--- START ---
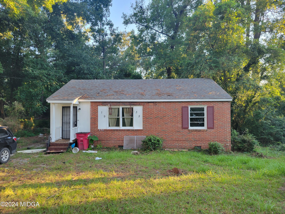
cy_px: 107
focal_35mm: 26
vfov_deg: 53.1
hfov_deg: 67.3
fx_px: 214
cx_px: 142
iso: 80
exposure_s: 1/120
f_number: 1.8
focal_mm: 5.4
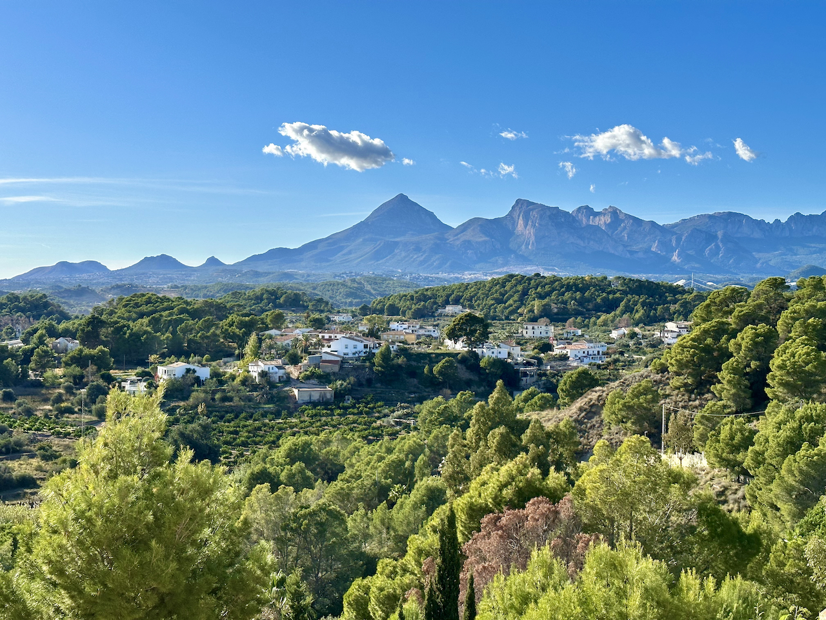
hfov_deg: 39.7
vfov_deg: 30.3
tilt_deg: -1.0
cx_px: 413
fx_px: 1145
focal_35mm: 48
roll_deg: -0.7
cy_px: 310
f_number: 1.78
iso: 64
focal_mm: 6.86
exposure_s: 1/4785
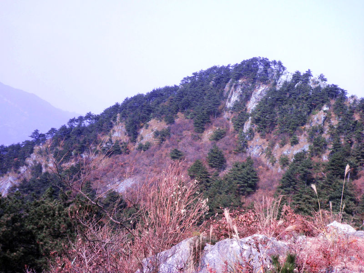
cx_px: 182
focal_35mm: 51
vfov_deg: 28.6
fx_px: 536
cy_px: 136
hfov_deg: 37.5
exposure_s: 1/80
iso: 80
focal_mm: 9
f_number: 11.2
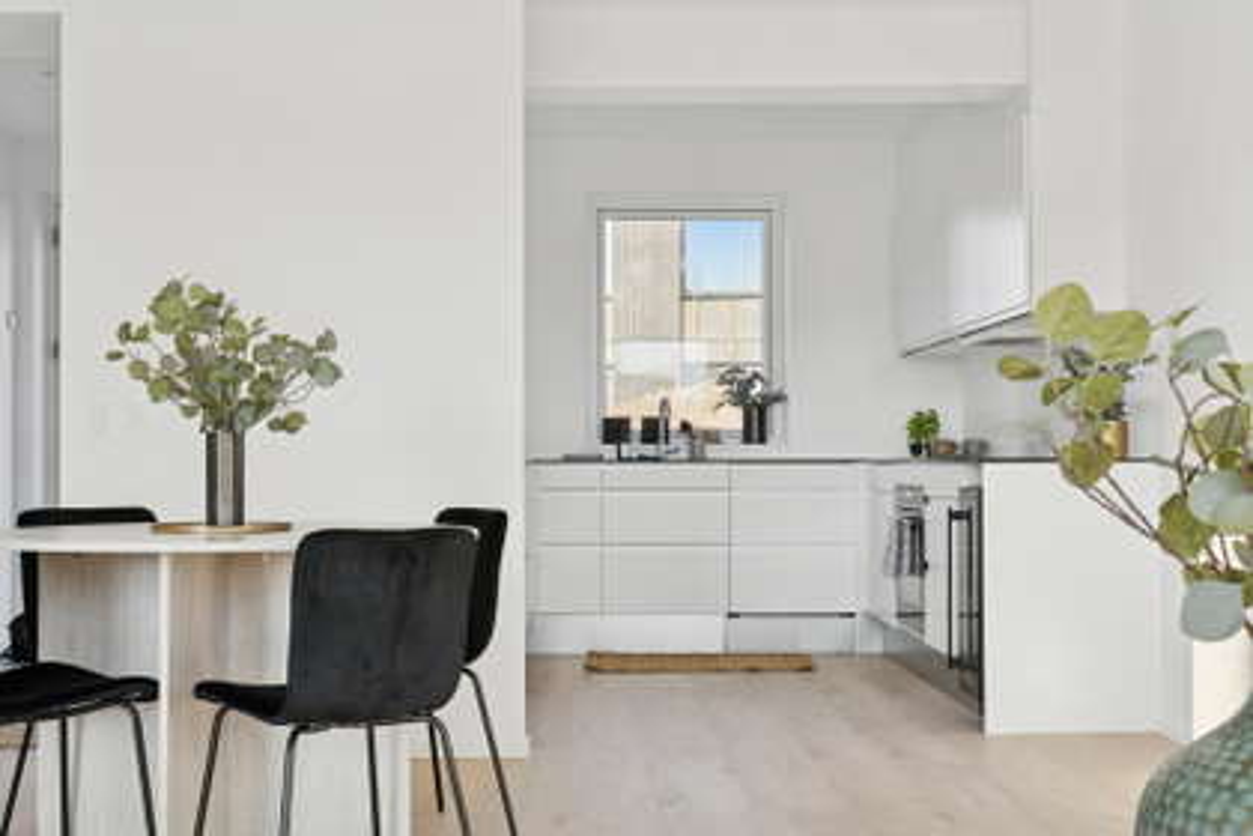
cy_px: 418
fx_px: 1514
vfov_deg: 30.8
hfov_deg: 45.0
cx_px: 626
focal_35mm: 44
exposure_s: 1/60
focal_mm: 29
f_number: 8
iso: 200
--- END ---
→ Problem
Pictures should not appear in the copy. Write out exactly the lines above from the first one through the line that contains "focal_mm: 29".

→ Exercise solution
cy_px: 107
focal_35mm: 26
vfov_deg: 53.1
hfov_deg: 67.3
fx_px: 214
cx_px: 142
iso: 80
exposure_s: 1/120
f_number: 1.8
focal_mm: 5.4
hfov_deg: 39.7
vfov_deg: 30.3
tilt_deg: -1.0
cx_px: 413
fx_px: 1145
focal_35mm: 48
roll_deg: -0.7
cy_px: 310
f_number: 1.78
iso: 64
focal_mm: 6.86
exposure_s: 1/4785
cx_px: 182
focal_35mm: 51
vfov_deg: 28.6
fx_px: 536
cy_px: 136
hfov_deg: 37.5
exposure_s: 1/80
iso: 80
focal_mm: 9
f_number: 11.2
cy_px: 418
fx_px: 1514
vfov_deg: 30.8
hfov_deg: 45.0
cx_px: 626
focal_35mm: 44
exposure_s: 1/60
focal_mm: 29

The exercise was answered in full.